» TASK DESCRIPTION:
According to the review of Crow Lake below, which character narrates the family's story?

» PASSAGE FOR REVIEW:

Crow Lake

Unknown   What if a car accident killed your parents when you were a child, and you were raised by your older brothers?   In Mary Larson’s Crow Lake, two teenage brothers bravely cope with this premise in a story of resilience and perseverance, set in the cold wild isolated area of Northern Ontario.

Kate Morrison narrates her family’s story, as a traumatized seven year old, and later as a successful research  biologist in her late twenties.  With two older brothers and a toddler sister, she remembers how they determinedly grappled with the problems of staying together.  At every turn, heart-wrenching decisions and difficult daily life follow the Morrisons.  Only Bo, a toddler at the time of the parents’ death from a car accident, provides some comic relief, as the assertive and funny terrible-two year old who plays with pots and pans on the kitchen floor.

» Items from a dataset:
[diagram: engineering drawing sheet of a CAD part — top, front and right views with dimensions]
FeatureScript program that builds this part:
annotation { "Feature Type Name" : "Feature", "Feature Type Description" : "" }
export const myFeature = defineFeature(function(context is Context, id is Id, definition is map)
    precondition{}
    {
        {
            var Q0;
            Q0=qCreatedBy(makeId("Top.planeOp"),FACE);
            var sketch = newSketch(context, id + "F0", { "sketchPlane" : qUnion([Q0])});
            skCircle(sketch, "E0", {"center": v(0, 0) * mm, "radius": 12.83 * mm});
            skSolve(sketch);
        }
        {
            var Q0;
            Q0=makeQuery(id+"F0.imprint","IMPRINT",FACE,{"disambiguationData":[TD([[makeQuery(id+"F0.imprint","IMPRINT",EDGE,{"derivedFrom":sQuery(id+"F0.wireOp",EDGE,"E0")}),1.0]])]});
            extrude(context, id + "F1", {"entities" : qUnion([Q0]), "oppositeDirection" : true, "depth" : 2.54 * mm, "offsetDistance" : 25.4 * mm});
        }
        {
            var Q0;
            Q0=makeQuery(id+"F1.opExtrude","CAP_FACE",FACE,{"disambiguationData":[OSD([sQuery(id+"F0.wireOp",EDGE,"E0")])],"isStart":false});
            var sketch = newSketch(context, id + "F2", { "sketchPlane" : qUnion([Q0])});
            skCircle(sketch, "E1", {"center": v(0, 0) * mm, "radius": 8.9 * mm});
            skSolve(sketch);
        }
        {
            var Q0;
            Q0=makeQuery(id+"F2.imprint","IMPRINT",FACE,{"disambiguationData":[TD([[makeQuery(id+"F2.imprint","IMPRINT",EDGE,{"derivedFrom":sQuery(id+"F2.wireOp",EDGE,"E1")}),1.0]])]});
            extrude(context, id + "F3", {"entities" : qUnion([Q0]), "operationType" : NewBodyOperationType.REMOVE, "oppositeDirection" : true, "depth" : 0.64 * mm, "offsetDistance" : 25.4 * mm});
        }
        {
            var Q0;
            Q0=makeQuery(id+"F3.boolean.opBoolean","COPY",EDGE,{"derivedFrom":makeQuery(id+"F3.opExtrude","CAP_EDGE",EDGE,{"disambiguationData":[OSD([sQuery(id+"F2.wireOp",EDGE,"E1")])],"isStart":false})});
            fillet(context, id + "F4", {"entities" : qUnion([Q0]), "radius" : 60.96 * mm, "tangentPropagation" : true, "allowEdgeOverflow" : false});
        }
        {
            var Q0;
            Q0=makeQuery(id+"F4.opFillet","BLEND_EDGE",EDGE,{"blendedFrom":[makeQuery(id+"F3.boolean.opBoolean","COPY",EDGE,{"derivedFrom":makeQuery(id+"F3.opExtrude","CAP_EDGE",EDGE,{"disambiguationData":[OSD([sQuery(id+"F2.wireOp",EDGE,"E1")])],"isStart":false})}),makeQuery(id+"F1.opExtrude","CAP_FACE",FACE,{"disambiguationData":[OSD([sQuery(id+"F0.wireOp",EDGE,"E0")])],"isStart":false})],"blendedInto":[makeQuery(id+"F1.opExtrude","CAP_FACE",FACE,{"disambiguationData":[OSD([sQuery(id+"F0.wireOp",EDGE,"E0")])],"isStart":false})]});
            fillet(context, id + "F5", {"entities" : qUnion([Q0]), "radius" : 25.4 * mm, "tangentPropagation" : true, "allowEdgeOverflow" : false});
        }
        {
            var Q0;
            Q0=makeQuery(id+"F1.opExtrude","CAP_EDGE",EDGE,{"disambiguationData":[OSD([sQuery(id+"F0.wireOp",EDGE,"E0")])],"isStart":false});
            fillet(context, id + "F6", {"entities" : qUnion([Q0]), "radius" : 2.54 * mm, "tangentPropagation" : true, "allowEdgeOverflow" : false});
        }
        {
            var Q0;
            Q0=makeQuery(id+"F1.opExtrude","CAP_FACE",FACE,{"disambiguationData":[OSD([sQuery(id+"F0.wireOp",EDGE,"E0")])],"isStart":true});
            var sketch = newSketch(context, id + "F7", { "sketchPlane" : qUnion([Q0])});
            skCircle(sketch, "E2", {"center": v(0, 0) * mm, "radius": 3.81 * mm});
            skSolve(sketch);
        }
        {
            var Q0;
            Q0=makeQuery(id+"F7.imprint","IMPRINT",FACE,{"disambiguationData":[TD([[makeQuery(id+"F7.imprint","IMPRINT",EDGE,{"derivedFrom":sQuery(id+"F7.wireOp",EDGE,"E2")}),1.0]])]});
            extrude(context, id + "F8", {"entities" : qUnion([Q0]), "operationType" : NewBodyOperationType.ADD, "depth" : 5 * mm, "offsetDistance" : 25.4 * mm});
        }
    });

» EXERCISE RESULT:
Kate Morrison